As you restate the entries, keep every word intact and leave out whatever images they hold.

[Stored data]
⁂
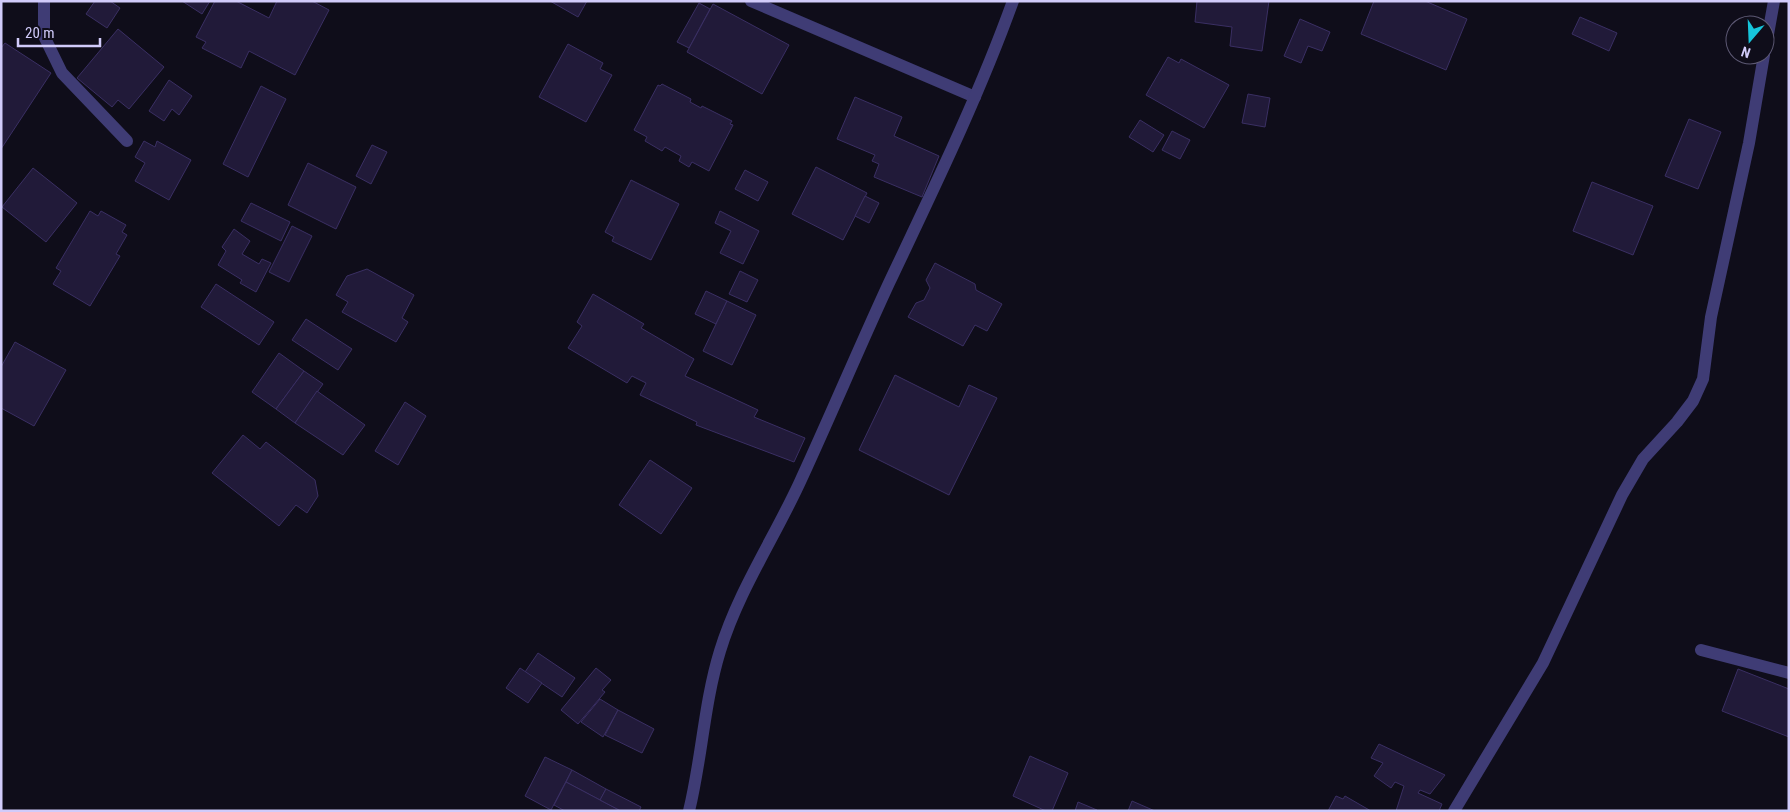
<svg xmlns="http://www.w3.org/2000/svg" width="1790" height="812" font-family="'Roboto Condensed',sans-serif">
	<rect width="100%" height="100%" fill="#0f0d1a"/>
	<g fill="#211a39" stroke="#3a2f63">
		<path d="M95,1H110L120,8L107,28L86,14Z"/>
		<path d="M182,1H210L202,14Z"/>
		<path d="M215,1H236L269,18L277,1H312L329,10L295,75L249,51L241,68L202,48L206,42L196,37Z"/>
		<path d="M550,1H587L578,17Z"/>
		<path d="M1197,1H1269L1262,51L1230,46L1232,27L1195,22Z"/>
		<path d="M1374,1H1425L1467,19L1446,70L1361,34Z"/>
		<path d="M699,3L710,9L689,48L677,42Z"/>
		<path d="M713,4L789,45L762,94L687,52Z"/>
		<path d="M1580,17L1617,33L1609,51L1572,34Z"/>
		<path d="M1300,19L1330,32L1322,51L1308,46L1301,63L1284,56Z"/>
		<path d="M118,29L164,67L129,109L118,100L112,107L77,78Z"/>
		<path d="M5,43L51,73L1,149V48Z"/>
		<path d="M568,44L603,63L600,69L612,75L586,122L539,97Z"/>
		<path d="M1168,57L1179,63L1181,59L1229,85L1204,128L1146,95Z"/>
		<path d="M169,80L192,96L179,115L172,109L164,121L149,111Z"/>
		<path d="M662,84L691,99L690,102L701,108L702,106L732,121L730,124L733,125L709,171L692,162L689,167L679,161L681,156L665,147L662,151L645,141L647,137L634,130L658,85L660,86Z"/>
		<path d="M261,86L286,99L248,177L223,164Z"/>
		<path d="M1248,94L1270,98L1265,127L1242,123Z"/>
		<path d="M855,97L902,117L894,136L939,156L922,197L874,177L879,164L872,161L875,155L837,139Z"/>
		<path d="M1689,119L1721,132L1698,189L1665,176Z"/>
		<path d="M1140,120L1164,135L1153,152L1129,137Z"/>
		<path d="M1172,131L1190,140L1180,159L1162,150Z"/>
		<path d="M144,141L155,147L157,141L191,160L169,200L135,181L145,163L135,157Z"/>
		<path d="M372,145L387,152L371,184L356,176Z"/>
		<path d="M308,163L356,187L336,229L288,205Z"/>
		<path d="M816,167L867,193L843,240L792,214Z"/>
		<path d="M33,168L77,203L46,242L2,207Z"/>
		<path d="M745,170L768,182L758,201L735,189Z"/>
		<path d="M631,180L679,204L651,260L612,241L614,237L605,232Z"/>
		<path d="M1592,182L1653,206L1633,255L1573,231Z"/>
		<path d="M865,196L879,203L869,223L855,216Z"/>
		<path d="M251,203L290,222L281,241L241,221Z"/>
		<path d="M90,211L98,216L101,211L126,225L122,232L127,235L116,254L120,256L90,306L53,284L61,271L56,268Z"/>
		<path d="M720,211L759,231L743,264L720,253L731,231L715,223Z"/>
		<path d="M292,226L312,236L289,282L269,272Z"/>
		<path d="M234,229L250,241L242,254L259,264L262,259L271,263L256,292L240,283L242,280L218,265L226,251L222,247Z"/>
		<path d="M935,263L975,284L976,290L1002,304L987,331L975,325L963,346L908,317L916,303L924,300L930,288L926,280Z"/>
		<path d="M367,269L414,295L402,318L408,322L396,342L342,312L348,302L336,295L347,276Z"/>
		<path d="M740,271L758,280L747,302L729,294Z"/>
		<path d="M216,284L274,322L259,345L201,307Z"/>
		<path d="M706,291L727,301L716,324L695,314Z"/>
		<path d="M593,294L644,324L641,328L694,359L685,376L758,410L754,417L805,438L794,462L696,425L697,422L640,395L646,383L632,376L627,383L568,348L582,326L577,322Z"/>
		<path d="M727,301L756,315L732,365L703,351Z"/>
		<path d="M306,319L352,349L338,370L292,340Z"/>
		<path d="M15,342L66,370L34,426L1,408V367Z"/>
		<path d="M279,353L304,371L276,409L252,392Z"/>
		<path d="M304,371L323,384L295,423L276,409Z"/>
		<path d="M895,375L959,407L969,385L997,398L949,495L859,450Z"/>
		<path d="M317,391L365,425L343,455L295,423Z"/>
		<path d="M405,402L426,416L398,465L375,451Z"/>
		<path d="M243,435L260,449L266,442L315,480L318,496L307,513L296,505L279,526L212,473Z"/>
		<path d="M650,460L692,488L661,534L619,505Z"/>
		<path d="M538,653L575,678L562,697L525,672Z"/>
		<path d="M520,668L542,683L528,703L506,688Z"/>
		<path d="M596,668L611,680L602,690L605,692L578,724L561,710Z"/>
		<path d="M1738,669L1789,689V737L1722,711Z"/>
		<path d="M600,699L618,710L603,737L581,722Z"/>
		<path d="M618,710L654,729L642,753L605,735Z"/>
		<path d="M1379,744L1445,775L1430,794L1420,790L1418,793L1442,804L1439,811H1396L1404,786L1395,782L1391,788L1374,776L1383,763L1371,758Z"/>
		<path d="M1030,756L1068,773L1052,811H1046L1013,796Z"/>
		<path d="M545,757L572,770L551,810L525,796Z"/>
		<path d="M572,770L606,789L600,800L566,782Z"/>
		<path d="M566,782L600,800L621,811H565L554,805Z"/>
		<path d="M606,789L641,807L639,811H621L600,800Z"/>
		<path d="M1336,796L1343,799L1345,796L1371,811H1328Z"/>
		<path d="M1132,801L1155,811H1128Z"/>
		<path d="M1078,802L1097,810L1096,811H1075Z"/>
	</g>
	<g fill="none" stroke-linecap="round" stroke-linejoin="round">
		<g stroke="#3f3c75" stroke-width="12">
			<path d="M44,1V36L62,73L127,141"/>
			<path d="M751,1L975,97"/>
			<path d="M1765,51L1774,1"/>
			<path d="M1701,650L1789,673"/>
			<path d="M689,811C702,758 704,703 720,651C738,592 773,540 799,484C830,417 858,350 889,283C933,190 978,98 1013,1"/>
			<path d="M1454,811L1543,663L1622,495L1643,459L1677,422L1693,401L1703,379L1711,317L1749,143L1764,55"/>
		</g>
	</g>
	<rect width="1790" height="812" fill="none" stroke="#d1cbfa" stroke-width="5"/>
	<g transform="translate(1750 40) rotate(199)"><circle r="24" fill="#0f0d1a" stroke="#5d5974"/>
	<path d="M0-4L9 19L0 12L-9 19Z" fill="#16c5db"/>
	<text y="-8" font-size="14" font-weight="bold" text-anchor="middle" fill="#d1cbfa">N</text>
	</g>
	<path d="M18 38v8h82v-8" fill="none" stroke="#d1cbfa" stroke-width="2.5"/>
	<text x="25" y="38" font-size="15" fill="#d1cbfa" stroke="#0f0d1a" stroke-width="4" paint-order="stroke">20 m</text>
</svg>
⁂
RESULT FOR THIS EXERCISE →
<svg xmlns="http://www.w3.org/2000/svg" width="1790" height="812" font-family="'Roboto Condensed',sans-serif">
	<rect width="100%" height="100%" fill="#0f0d1a"/>
	<g fill="#211a39" stroke="#3a2f63">
		<path d="M95,1H110L120,8L107,28L86,14Z"/>
		<path d="M182,1H210L202,14Z"/>
		<path d="M215,1H236L269,18L277,1H312L329,10L295,75L249,51L241,68L202,48L206,42L196,37Z"/>
		<path d="M550,1H587L578,17Z"/>
		<path d="M1197,1H1269L1262,51L1230,46L1232,27L1195,22Z"/>
		<path d="M1374,1H1425L1467,19L1446,70L1361,34Z"/>
		<path d="M699,3L710,9L689,48L677,42Z"/>
		<path d="M713,4L789,45L762,94L687,52Z"/>
		<path d="M1580,17L1617,33L1609,51L1572,34Z"/>
		<path d="M1300,19L1330,32L1322,51L1308,46L1301,63L1284,56Z"/>
		<path d="M118,29L164,67L129,109L118,100L112,107L77,78Z"/>
		<path d="M5,43L51,73L1,149V48Z"/>
		<path d="M568,44L603,63L600,69L612,75L586,122L539,97Z"/>
		<path d="M1168,57L1179,63L1181,59L1229,85L1204,128L1146,95Z"/>
		<path d="M169,80L192,96L179,115L172,109L164,121L149,111Z"/>
		<path d="M662,84L691,99L690,102L701,108L702,106L732,121L730,124L733,125L709,171L692,162L689,167L679,161L681,156L665,147L662,151L645,141L647,137L634,130L658,85L660,86Z"/>
		<path d="M261,86L286,99L248,177L223,164Z"/>
		<path d="M1248,94L1270,98L1265,127L1242,123Z"/>
		<path d="M855,97L902,117L894,136L939,156L922,197L874,177L879,164L872,161L875,155L837,139Z"/>
		<path d="M1689,119L1721,132L1698,189L1665,176Z"/>
		<path d="M1140,120L1164,135L1153,152L1129,137Z"/>
		<path d="M1172,131L1190,140L1180,159L1162,150Z"/>
		<path d="M144,141L155,147L157,141L191,160L169,200L135,181L145,163L135,157Z"/>
		<path d="M372,145L387,152L371,184L356,176Z"/>
		<path d="M308,163L356,187L336,229L288,205Z"/>
		<path d="M816,167L867,193L843,240L792,214Z"/>
		<path d="M33,168L77,203L46,242L2,207Z"/>
		<path d="M745,170L768,182L758,201L735,189Z"/>
		<path d="M631,180L679,204L651,260L612,241L614,237L605,232Z"/>
		<path d="M1592,182L1653,206L1633,255L1573,231Z"/>
		<path d="M865,196L879,203L869,223L855,216Z"/>
		<path d="M251,203L290,222L281,241L241,221Z"/>
		<path d="M90,211L98,216L101,211L126,225L122,232L127,235L116,254L120,256L90,306L53,284L61,271L56,268Z"/>
		<path d="M720,211L759,231L743,264L720,253L731,231L715,223Z"/>
		<path d="M292,226L312,236L289,282L269,272Z"/>
		<path d="M234,229L250,241L242,254L259,264L262,259L271,263L256,292L240,283L242,280L218,265L226,251L222,247Z"/>
		<path d="M935,263L975,284L976,290L1002,304L987,331L975,325L963,346L908,317L916,303L924,300L930,288L926,280Z"/>
		<path d="M367,269L414,295L402,318L408,322L396,342L342,312L348,302L336,295L347,276Z"/>
		<path d="M740,271L758,280L747,302L729,294Z"/>
		<path d="M216,284L274,322L259,345L201,307Z"/>
		<path d="M706,291L727,301L716,324L695,314Z"/>
		<path d="M593,294L644,324L641,328L694,359L685,376L758,410L754,417L805,438L794,462L696,425L697,422L640,395L646,383L632,376L627,383L568,348L582,326L577,322Z"/>
		<path d="M727,301L756,315L732,365L703,351Z"/>
		<path d="M306,319L352,349L338,370L292,340Z"/>
		<path d="M15,342L66,370L34,426L1,408V367Z"/>
		<path d="M279,353L304,371L276,409L252,392Z"/>
		<path d="M304,371L323,384L295,423L276,409Z"/>
		<path d="M895,375L959,407L969,385L997,398L949,495L859,450Z"/>
		<path d="M317,391L365,425L343,455L295,423Z"/>
		<path d="M405,402L426,416L398,465L375,451Z"/>
		<path d="M243,435L260,449L266,442L315,480L318,496L307,513L296,505L279,526L212,473Z"/>
		<path d="M650,460L692,488L661,534L619,505Z"/>
		<path d="M538,653L575,678L562,697L525,672Z"/>
		<path d="M520,668L542,683L528,703L506,688Z"/>
		<path d="M596,668L611,680L602,690L605,692L578,724L561,710Z"/>
		<path d="M1738,669L1789,689V737L1722,711Z"/>
		<path d="M600,699L618,710L603,737L581,722Z"/>
		<path d="M618,710L654,729L642,753L605,735Z"/>
		<path d="M1379,744L1445,775L1430,794L1420,790L1418,793L1442,804L1439,811H1396L1404,786L1395,782L1391,788L1374,776L1383,763L1371,758Z"/>
		<path d="M1030,756L1068,773L1052,811H1046L1013,796Z"/>
		<path d="M545,757L572,770L551,810L525,796Z"/>
		<path d="M572,770L606,789L600,800L566,782Z"/>
		<path d="M566,782L600,800L621,811H565L554,805Z"/>
		<path d="M606,789L641,807L639,811H621L600,800Z"/>
		<path d="M1336,796L1343,799L1345,796L1371,811H1328Z"/>
		<path d="M1132,801L1155,811H1128Z"/>
		<path d="M1078,802L1097,810L1096,811H1075Z"/>
	</g>
	<g fill="none" stroke-linecap="round" stroke-linejoin="round">
		<g stroke="#3f3c75" stroke-width="12">
			<path d="M44,1V36L62,73L127,141"/>
			<path d="M751,1L975,97"/>
			<path d="M1765,51L1774,1"/>
			<path d="M1701,650L1789,673"/>
			<path d="M689,811C702,758 704,703 720,651C738,592 773,540 799,484C830,417 858,350 889,283C933,190 978,98 1013,1"/>
			<path d="M1454,811L1543,663L1622,495L1643,459L1677,422L1693,401L1703,379L1711,317L1749,143L1764,55"/>
		</g>
	</g>
	<rect width="1790" height="812" fill="none" stroke="#d1cbfa" stroke-width="5"/>
	<g transform="translate(1750 40) rotate(199)"><circle r="24" fill="#0f0d1a" stroke="#5d5974"/>
	<path d="M0-4L9 19L0 12L-9 19Z" fill="#16c5db"/>
	<text y="-8" font-size="14" font-weight="bold" text-anchor="middle" fill="#d1cbfa">N</text>
	</g>
	<path d="M18 38v8h82v-8" fill="none" stroke="#d1cbfa" stroke-width="2.5"/>
	<text x="25" y="38" font-size="15" fill="#d1cbfa" stroke="#0f0d1a" stroke-width="4" paint-order="stroke">20 m</text>
</svg>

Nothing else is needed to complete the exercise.